Cellules souches pour traiter le coeur: premier essai encourageant sur l'homme

Un chirurgien lors d'une opération à coeur ouvert dans un hôpital français
Un chirurgien lors d'une opération à coeur ouvert dans un hôpital français - © Jean-Sebastien Evrard

Une greffe de cellules cardiaques dérivées de cellules souches embryonnaires a été réalisée il y a trois mois sur une patiente souffrant d'insuffisance cardiaque qui "va bien" aujourd'hui, ont indiqué vendredi les médecins à l'origine de cet essai novateur.

Les cellules souches embryonnaires dites "pluripotentes", représentent un fort potentiel thérapeutique car elles sont capables de fabriquer toutes sortes de tissus (cardiaques, musculaires, etc.).

Des essais à partir de telles cellules embryonnaires ont déjà été réalisés dans le monde pour corriger des pathologies de l’œil, mais c'est le premier essai pour l'insuffisance cardiaque, selon ces médecins.
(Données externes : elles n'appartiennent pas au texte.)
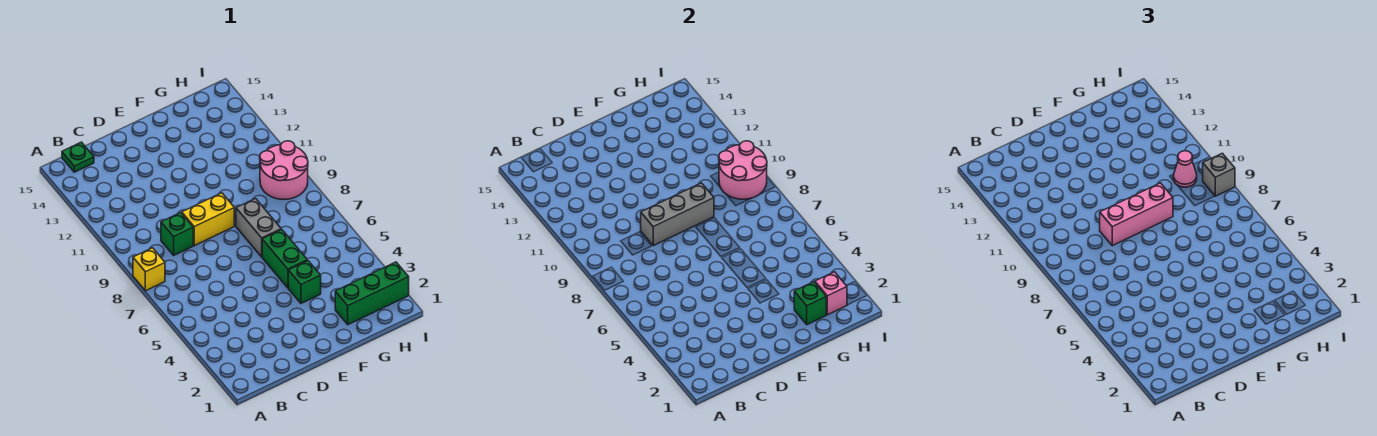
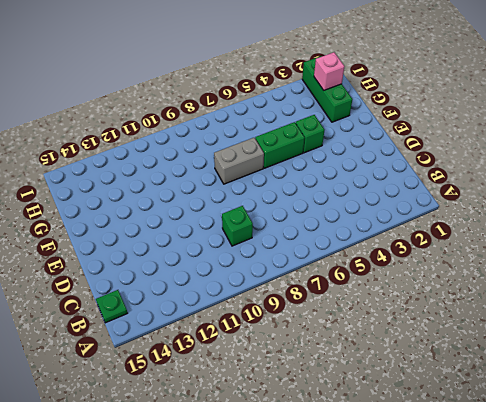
none -> yellow brick A8 level 1
none -> yellow brick D9:E9 level 1
none -> pink round brick H9:I10 level 1

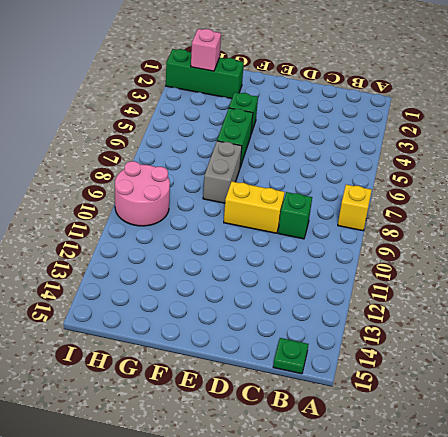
none -> grey brick D9:F9 level 2
none -> green brick G2 level 2
none -> pink round brick H9:I10 level 2

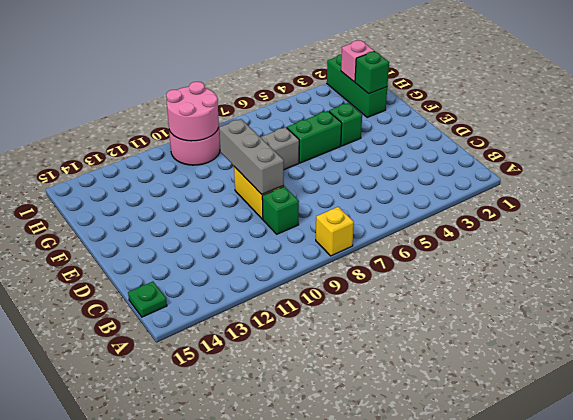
none -> pink brick D9:F9 level 3
none -> pink cone H10 level 3
none -> grey brick I9 level 3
La greffe sur la partie du cœur touchée par un infarctus, couplée à une pontage coronarien, a été réalisée le 21 octobre 2014, chez une patiente âgée de 68 ans, par le professeur Philippe Menasché et son équipe du service de chirurgie cardiovasculaire de l’hôpital européen Georges Pompidou, à Paris.

La patiente souffrait d'insuffisance cardiaque sévère avec altération nette de sa fonction cardiaque à la suite d'un infarctus ancien, mais elle n'était pas au stade ultime qui aurait relevé d'une greffe cardiaque ou d'un coeur artificiel.

A présent, "la patiente va bien, son état s’est nettement amélioré, sans qu’aucune complication n’ait été observée. elle est rentrée chez elle et a repris une activité normale", a dit le Pr Menasché.

Cette "avancée prometteuse" a été présentée vendredi aux 25e Journées Européennes de la Société Française de Cardiologie à Paris.

Les jeunes cellules cardiaques obtenues à partir des cellules souches embryonnaires ont été incorporées dans un gel qui a été posé sous forme de patch sur la zone du coeur de la patiente, rendu inerte par un ancien infarctus.

Cette partie du cœur "bouge aujourd'hui", mais il serait prématuré de dire si l'amélioration provient de la greffe de cellules ou du pontage, souligne le chirurgien.

Il précise qu'il y a un an, un patient "en bout de course" avait également été traité, mais n'avait pas survécu à ses multiples pathologies, sans que le patch soit en cause.